____ PASSAGE FOURNI
Q › Quels sont les bénéfices du cloud computing?
R › Pour l’usager, l’un des avantages est que ses données sont enregistrées en plusieurs copies dans le nuage : si un ordinateur ou un centre de données tombe en panne, il ne perdra donc pas ses documents. Il est en fait plus sécuritaire de garder ses photos sur Flickr que de toutes les conserver sur un seul disque dur. Plusieurs utilisateurs peuvent aussi collaborer à un même document et y accéder de n’importe où, à condition d’avoir un accès à Internet.
De leur côté, les entreprises n’ont plus besoin de renouveler constamment leur infrastructure informatique, car celle-ci est désormais «dans les nuages», et les logiciels qu’elles utilisent sont toujours à jour. En effet, l’usage en réseau permet d’intégrer les améliorations des logiciels au fur et à mesure, plutôt que d’un seul coup comme c’est le cas lors de l’installation d’une nouvelle version.
En plus, l’informatique dans les nuages offre plus de puissance, puisqu’il est possible d’utiliser plusieurs ordinateurs en parallèle en cas de besoin.
La puissance des nuages a particulièrement été démontrée lorsque les responsables du New York Times ont numérisé tous les articles publiés par le journal depuis son lancement en 1851. S’ils avaient utilisé leurs propres ordinateurs – et c’est quand même le New York Times, ils sont bien équipés –, le traitement de toutes ces informations aurait pris plusieurs années. Le nuage de la compagnie Amazon a plutôt fait le travail en deux jours à peine.
Et, évidemment, les compagnies qui possèdent ces nuages – Google, Amazon et les autres – en bénéficient aussi, car elles amassent beaucoup d’argent en louant leur infrastructure.
Q › Qu’est-ce que cela change pour le travailleur de bureau moyen?
R › Dans un premier temps, il devra apprendre à utiliser les nouveaux logiciels en nuages. Mais comme ceux-ci seront améliorés graduellement, l’apprentissage sera plus doux par la suite (ndlr : il est plus simple d’apprendre les nouvelles fonctions une à une, au fil des mises à jour, que d’en apprendre plusieurs à la fois lors du lancement d’une nouvelle version).
________
____ ENTRÉES AFFICHÉES
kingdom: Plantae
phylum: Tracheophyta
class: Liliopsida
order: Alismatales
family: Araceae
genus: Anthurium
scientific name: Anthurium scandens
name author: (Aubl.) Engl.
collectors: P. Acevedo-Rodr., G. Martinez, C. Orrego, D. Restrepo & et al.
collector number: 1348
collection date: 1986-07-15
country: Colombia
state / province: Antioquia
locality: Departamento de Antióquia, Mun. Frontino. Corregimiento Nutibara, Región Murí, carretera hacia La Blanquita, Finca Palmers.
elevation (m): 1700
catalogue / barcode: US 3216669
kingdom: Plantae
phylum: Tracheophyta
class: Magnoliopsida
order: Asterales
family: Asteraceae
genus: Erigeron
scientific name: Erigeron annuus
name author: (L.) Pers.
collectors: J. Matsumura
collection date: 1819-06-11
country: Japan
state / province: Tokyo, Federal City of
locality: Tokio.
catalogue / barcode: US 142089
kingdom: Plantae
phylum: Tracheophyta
________
Répondez brièvement aux questions suivantes à l'aide du passage sur l'informatique dans les nuages.
1. En combien de temps le nuage d'Amazon a-t-il traité les articles numérisés du New York Times ?
2. De quelle manière les compagnies qui possèdent les nuages en tirent-elles de l'argent ?
3. Que devra d'abord faire le travailleur de bureau moyen ?

RÉSULTAT ATTENDU —
1. En deux jours à peine.
2. En louant leur infrastructure.
3. Apprendre à utiliser les nouveaux logiciels en nuages.